◆ **Work to complete**: Transcribe these records exactly, dropping every picture.

╭─ Available data

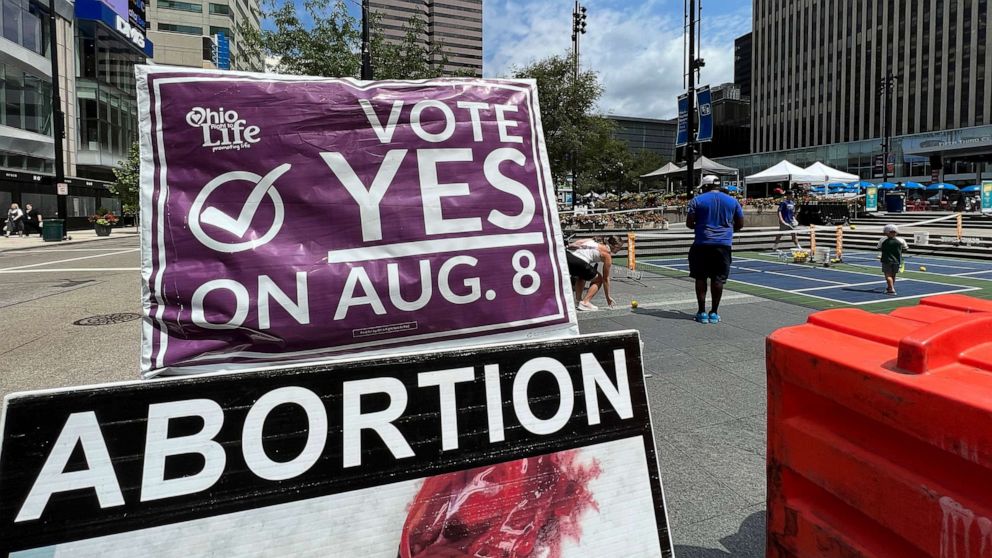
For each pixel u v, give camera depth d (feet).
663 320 21.99
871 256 49.90
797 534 5.22
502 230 6.79
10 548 4.30
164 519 4.64
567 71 65.92
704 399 13.38
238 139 5.99
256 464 4.94
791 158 214.48
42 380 14.55
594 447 6.01
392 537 5.20
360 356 5.60
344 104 6.39
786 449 5.32
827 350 4.89
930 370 4.14
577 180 131.44
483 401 5.71
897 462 4.24
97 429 4.61
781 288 31.07
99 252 58.90
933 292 29.73
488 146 6.88
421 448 5.42
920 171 178.09
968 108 190.39
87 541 4.45
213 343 5.74
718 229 20.83
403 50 51.11
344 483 5.14
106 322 22.04
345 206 6.22
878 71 219.41
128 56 140.87
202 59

╰─

◆ **Written reply**:
For each pixel u v, give camera depth d (feet).
663 320 21.99
871 256 49.90
797 534 5.22
502 230 6.79
10 548 4.30
164 519 4.64
567 71 65.92
704 399 13.38
238 139 5.99
256 464 4.94
791 158 214.48
42 380 14.55
594 447 6.01
392 537 5.20
360 356 5.60
344 104 6.39
786 449 5.32
827 350 4.89
930 370 4.14
577 180 131.44
483 401 5.71
897 462 4.24
97 429 4.61
781 288 31.07
99 252 58.90
933 292 29.73
488 146 6.88
421 448 5.42
920 171 178.09
968 108 190.39
87 541 4.45
213 343 5.74
718 229 20.83
403 50 51.11
344 483 5.14
106 322 22.04
345 206 6.22
878 71 219.41
128 56 140.87
202 59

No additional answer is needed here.